Prompt — Rewrite the rows below with "Recorded time" switched to "Time on dial" everywhere and nothing else changed, leaving out the pictures.
# # # # # # #
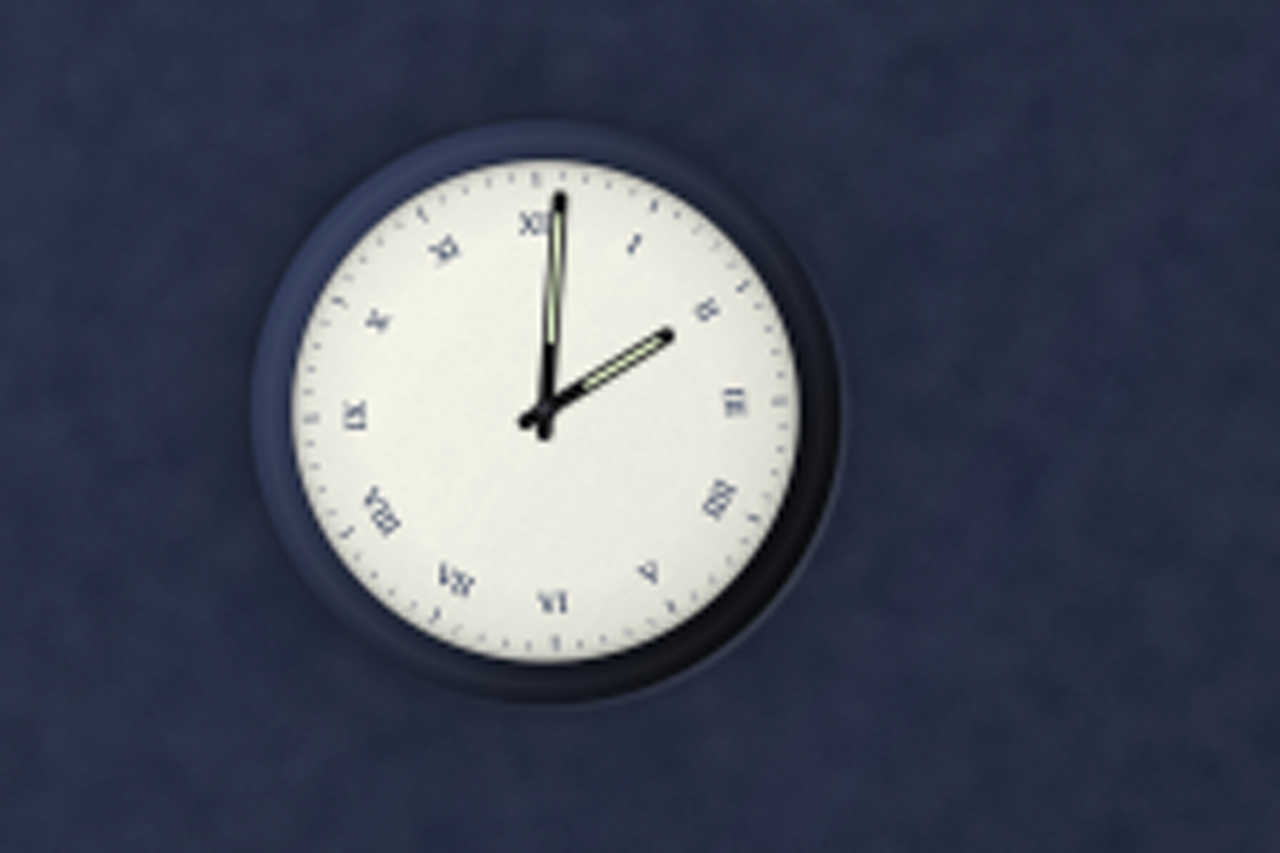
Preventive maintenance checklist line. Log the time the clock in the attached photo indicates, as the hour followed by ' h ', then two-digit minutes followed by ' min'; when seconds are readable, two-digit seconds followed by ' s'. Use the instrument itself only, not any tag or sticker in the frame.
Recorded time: 2 h 01 min
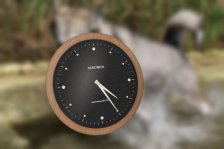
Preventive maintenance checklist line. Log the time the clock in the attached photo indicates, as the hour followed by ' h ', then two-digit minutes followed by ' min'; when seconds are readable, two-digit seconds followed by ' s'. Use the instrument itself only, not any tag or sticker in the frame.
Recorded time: 4 h 25 min
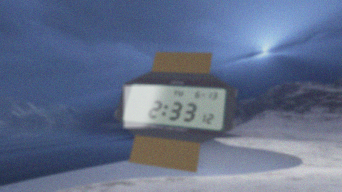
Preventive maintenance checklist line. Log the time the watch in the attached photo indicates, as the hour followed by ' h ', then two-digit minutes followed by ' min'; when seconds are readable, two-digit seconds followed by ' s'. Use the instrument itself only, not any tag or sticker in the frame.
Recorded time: 2 h 33 min
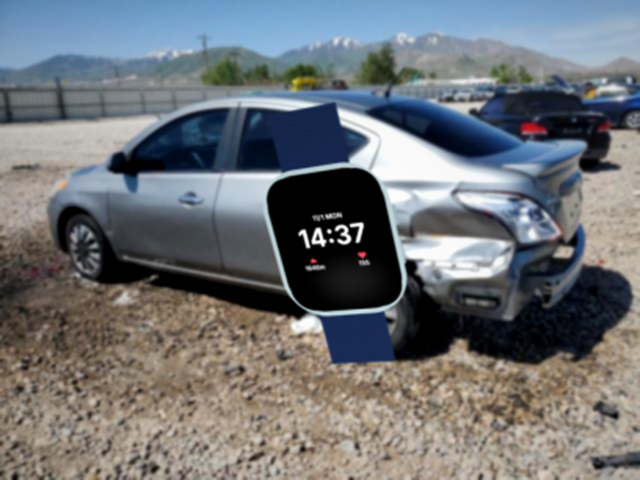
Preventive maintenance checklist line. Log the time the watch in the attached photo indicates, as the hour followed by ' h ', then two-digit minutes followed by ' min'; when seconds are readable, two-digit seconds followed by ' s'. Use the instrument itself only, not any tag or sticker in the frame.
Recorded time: 14 h 37 min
# # # # # # #
Written response —
Preventive maintenance checklist line. Log the time the clock in the attached photo indicates, as the hour followed by ' h ', then two-digit minutes followed by ' min'; when seconds are readable, two-digit seconds followed by ' s'. Use the instrument itself only, not any tag or sticker in the frame.
Time on dial: 2 h 01 min
Preventive maintenance checklist line. Log the time the clock in the attached photo indicates, as the hour followed by ' h ', then two-digit minutes followed by ' min'; when seconds are readable, two-digit seconds followed by ' s'. Use the instrument itself only, not any tag or sticker in the frame.
Time on dial: 4 h 25 min
Preventive maintenance checklist line. Log the time the watch in the attached photo indicates, as the hour followed by ' h ', then two-digit minutes followed by ' min'; when seconds are readable, two-digit seconds followed by ' s'. Use the instrument itself only, not any tag or sticker in the frame.
Time on dial: 2 h 33 min
Preventive maintenance checklist line. Log the time the watch in the attached photo indicates, as the hour followed by ' h ', then two-digit minutes followed by ' min'; when seconds are readable, two-digit seconds followed by ' s'. Use the instrument itself only, not any tag or sticker in the frame.
Time on dial: 14 h 37 min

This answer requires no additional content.